For the entries below, the result should be an exact transcription of the lines from the one with "power microscopy micrograph" up to and including the one with "of glandular cells", and only those.

+---+

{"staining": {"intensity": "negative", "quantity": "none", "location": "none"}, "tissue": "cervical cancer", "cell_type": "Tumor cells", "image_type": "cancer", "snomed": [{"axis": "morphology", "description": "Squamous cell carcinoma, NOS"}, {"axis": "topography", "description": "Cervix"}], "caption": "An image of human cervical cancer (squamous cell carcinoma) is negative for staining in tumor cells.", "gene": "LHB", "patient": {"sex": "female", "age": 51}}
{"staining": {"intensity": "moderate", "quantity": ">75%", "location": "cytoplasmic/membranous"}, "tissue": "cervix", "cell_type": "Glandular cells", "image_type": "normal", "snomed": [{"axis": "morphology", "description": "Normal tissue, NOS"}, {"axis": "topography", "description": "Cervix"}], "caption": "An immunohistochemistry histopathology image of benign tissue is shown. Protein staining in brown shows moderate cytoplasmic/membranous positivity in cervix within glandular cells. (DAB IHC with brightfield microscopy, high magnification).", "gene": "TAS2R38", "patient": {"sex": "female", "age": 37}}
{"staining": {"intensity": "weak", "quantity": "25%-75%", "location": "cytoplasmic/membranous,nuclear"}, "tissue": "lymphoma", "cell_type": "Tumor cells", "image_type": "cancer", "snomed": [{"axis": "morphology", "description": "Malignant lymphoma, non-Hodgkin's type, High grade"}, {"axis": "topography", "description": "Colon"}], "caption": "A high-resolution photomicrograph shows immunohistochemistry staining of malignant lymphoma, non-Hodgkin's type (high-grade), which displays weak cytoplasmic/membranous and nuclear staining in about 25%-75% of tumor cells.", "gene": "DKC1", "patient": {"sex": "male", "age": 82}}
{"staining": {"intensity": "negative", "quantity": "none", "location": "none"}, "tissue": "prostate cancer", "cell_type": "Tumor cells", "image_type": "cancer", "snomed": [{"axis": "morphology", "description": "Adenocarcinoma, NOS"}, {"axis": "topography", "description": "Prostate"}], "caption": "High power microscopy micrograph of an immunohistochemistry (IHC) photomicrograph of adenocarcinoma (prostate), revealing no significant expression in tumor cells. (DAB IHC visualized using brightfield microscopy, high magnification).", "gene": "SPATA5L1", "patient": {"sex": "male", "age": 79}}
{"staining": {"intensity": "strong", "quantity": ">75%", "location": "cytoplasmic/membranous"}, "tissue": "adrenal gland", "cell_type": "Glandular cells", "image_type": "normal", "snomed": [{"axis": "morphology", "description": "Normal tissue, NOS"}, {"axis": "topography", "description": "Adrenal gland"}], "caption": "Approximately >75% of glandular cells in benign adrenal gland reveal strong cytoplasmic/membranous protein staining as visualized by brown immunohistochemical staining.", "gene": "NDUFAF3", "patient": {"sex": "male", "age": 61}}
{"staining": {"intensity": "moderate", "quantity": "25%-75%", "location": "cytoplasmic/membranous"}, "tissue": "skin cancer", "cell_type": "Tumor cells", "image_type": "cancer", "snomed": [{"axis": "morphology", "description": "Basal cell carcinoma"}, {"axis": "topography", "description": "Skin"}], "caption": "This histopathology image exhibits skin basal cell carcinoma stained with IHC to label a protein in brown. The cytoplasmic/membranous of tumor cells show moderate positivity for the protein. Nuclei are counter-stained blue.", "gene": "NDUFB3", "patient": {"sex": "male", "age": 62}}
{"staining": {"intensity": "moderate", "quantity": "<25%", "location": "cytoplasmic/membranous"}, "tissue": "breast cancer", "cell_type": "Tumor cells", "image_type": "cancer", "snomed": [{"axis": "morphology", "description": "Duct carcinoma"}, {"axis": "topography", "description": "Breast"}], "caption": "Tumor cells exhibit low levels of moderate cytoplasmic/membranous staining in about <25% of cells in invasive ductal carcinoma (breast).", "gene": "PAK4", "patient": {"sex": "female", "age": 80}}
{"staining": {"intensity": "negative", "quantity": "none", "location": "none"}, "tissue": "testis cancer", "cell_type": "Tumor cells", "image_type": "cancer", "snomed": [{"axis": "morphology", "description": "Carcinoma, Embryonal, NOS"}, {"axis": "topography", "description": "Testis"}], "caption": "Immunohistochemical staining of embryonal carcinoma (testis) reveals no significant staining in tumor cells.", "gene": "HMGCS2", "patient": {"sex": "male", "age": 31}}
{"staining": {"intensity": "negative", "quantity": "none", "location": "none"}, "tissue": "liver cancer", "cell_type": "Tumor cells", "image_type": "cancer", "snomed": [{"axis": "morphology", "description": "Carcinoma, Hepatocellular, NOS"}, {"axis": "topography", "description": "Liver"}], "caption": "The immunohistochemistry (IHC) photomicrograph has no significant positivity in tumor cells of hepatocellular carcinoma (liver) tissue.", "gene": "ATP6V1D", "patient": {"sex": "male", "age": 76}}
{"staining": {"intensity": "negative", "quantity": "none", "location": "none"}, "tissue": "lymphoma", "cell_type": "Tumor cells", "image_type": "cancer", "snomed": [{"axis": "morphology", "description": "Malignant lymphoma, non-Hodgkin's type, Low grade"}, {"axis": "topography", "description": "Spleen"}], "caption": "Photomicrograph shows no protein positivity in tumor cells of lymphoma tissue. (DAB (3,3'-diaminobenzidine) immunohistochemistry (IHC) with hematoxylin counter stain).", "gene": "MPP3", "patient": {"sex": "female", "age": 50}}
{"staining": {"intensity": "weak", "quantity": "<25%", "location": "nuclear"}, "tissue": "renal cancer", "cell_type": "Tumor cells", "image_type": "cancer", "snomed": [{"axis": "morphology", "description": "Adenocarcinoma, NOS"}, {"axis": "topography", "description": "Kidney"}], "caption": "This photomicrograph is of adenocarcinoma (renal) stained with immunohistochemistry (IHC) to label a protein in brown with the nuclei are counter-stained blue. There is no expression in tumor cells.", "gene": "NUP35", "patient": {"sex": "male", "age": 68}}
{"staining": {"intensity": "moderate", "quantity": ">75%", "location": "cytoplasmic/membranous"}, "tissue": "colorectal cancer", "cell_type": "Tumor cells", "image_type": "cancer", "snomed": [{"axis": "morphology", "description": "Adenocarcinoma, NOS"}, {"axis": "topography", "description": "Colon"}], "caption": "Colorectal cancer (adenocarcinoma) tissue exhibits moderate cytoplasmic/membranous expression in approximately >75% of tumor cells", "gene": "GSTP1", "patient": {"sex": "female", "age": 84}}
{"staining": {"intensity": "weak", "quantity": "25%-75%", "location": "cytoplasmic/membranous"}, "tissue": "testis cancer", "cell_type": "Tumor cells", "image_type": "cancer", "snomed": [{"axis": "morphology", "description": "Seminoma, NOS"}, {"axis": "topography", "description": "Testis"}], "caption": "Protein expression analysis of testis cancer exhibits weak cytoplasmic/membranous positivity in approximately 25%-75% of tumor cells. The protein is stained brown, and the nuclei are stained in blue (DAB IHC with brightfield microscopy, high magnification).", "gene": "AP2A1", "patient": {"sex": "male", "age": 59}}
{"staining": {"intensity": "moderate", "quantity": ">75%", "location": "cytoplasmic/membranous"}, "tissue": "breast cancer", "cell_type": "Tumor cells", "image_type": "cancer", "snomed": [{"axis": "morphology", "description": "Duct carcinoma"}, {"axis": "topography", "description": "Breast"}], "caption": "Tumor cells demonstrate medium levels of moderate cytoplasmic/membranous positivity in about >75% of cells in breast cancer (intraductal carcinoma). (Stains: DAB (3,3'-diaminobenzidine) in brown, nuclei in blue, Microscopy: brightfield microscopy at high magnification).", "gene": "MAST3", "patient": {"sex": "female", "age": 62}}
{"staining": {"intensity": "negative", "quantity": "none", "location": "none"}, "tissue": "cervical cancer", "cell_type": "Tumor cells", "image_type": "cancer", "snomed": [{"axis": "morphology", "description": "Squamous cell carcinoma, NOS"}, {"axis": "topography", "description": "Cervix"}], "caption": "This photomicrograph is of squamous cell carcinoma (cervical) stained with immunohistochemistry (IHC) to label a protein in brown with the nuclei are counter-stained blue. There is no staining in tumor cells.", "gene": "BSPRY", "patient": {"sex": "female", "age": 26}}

+---+

• _TASK ANSWER_:
{"staining": {"intensity": "negative", "quantity": "none", "location": "none"}, "tissue": "prostate cancer", "cell_type": "Tumor cells", "image_type": "cancer", "snomed": [{"axis": "morphology", "description": "Adenocarcinoma, NOS"}, {"axis": "topography", "description": "Prostate"}], "caption": "High power microscopy micrograph of an immunohistochemistry (IHC) photomicrograph of adenocarcinoma (prostate), revealing no significant expression in tumor cells. (DAB IHC visualized using brightfield microscopy, high magnification).", "gene": "SPATA5L1", "patient": {"sex": "male", "age": 79}}
{"staining": {"intensity": "strong", "quantity": ">75%", "location": "cytoplasmic/membranous"}, "tissue": "adrenal gland", "cell_type": "Glandular cells", "image_type": "normal", "snomed": [{"axis": "morphology", "description": "Normal tissue, NOS"}, {"axis": "topography", "description": "Adrenal gland"}], "caption": "Approximately >75% of glandular cells in benign adrenal gland reveal strong cytoplasmic/membranous protein staining as visualized by brown immunohistochemical staining.", "gene": "NDUFAF3", "patient": {"sex": "male", "age": 61}}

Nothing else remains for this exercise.